Année vingt-quatre

« En discutant littérature et politique, on peut faire de longues promenades. » Traducteur de Jarry, Queneau ou Beckett, fine lame de l’anti-roman, auteur de dictionnaires « non conventionnels », le Tchèque Patrik Ourednik campe un soldat exemplaire, toujours en première ligne. Cette fois, il invite au « jeu des souvenirs » introduit sur la scène expérimentale par l’Américain Joe Brainard ( I Remember, 1970) et popularisé ensuite par Georges Perec, sans manquer d’y ajouter son grain de sel: « Char d’assaut grillé dans son jus (pour 4 pers.) ». De ses huit ans (1965) jusqu’à la révolution de Velours (1989), dans une Tchécoslovaquie où le temps s’est figé, l’auteur mêle vox populi et petite voix intérieure, opère la mise en relation de l’individu et du collectif. Sur le mode Je me souviens se dresse le bric-à-brac sensitif d’une génération élevée au totalitarisme. Blagues, devinettes, slogans, graffiti, documents, tout y passe.
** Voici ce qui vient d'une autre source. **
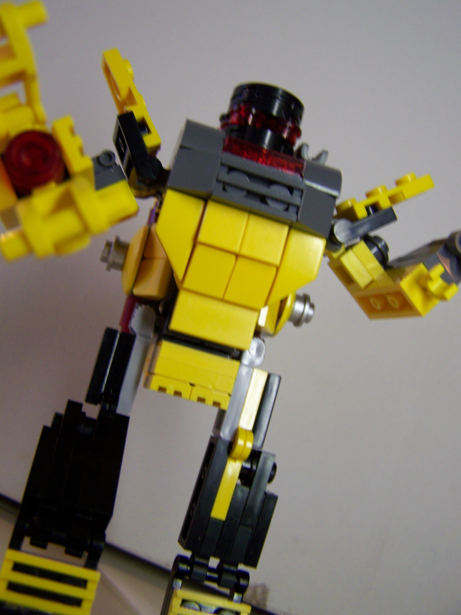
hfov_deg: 37.7
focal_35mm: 38
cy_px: 308
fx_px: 675
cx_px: 230
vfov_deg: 49.0
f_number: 2.8
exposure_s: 1/30
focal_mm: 6.3
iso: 100
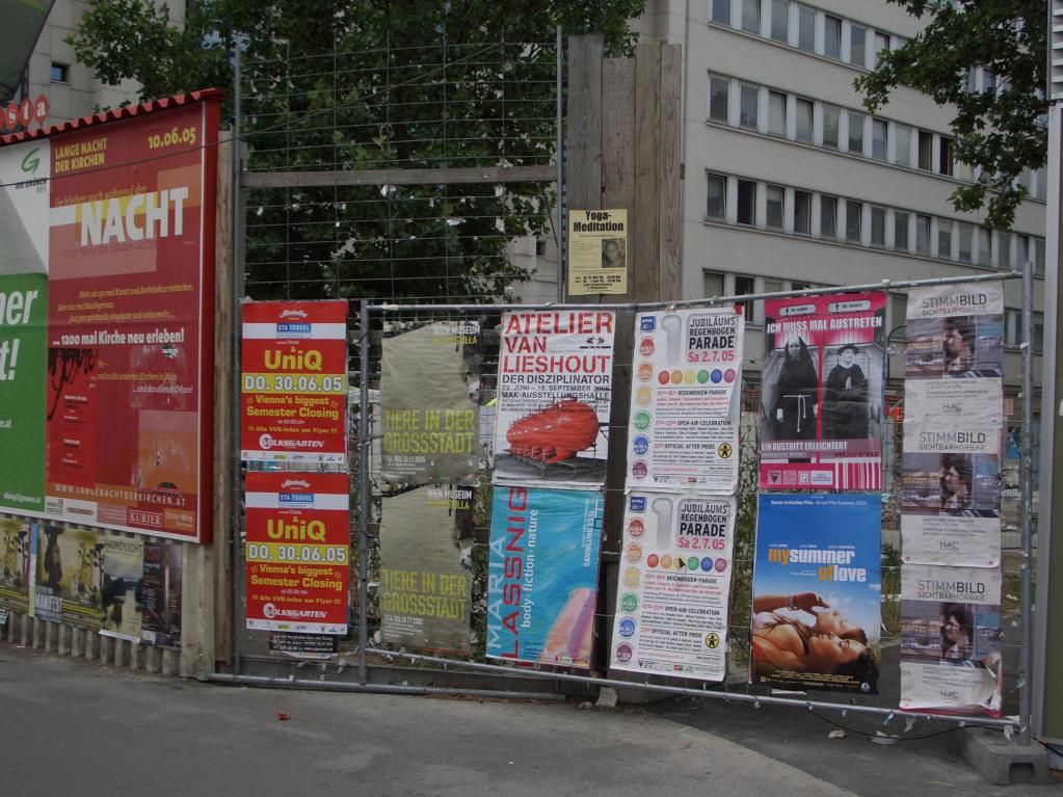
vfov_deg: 33.6
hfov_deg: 43.9
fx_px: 1320
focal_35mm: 43
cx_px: 532
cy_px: 398
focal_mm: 9.2
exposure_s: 1/320
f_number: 4.2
Perturbateur prônant l’indiscipline, Ourednik ourdit un sabotage où il est question de Lénine, de Lennon, des otaries de la mer d’Okhotsk, des ravages de la syphilis mais aussi de la censure, comment on attrape l’une, comment l’autre vous rattrape… On rappelle au lecteur surpris un livre d’Ourednik entre les mains que des flics en civil contrôleront ses papiers et fouilleront son sac. « Après le travail, un repas mérité et un bon livre! »

de Patrik Ourednik, Éditions Allia, Traduit du tchèque par Patrik Ourednik et Benoît Meunier, 208 pages.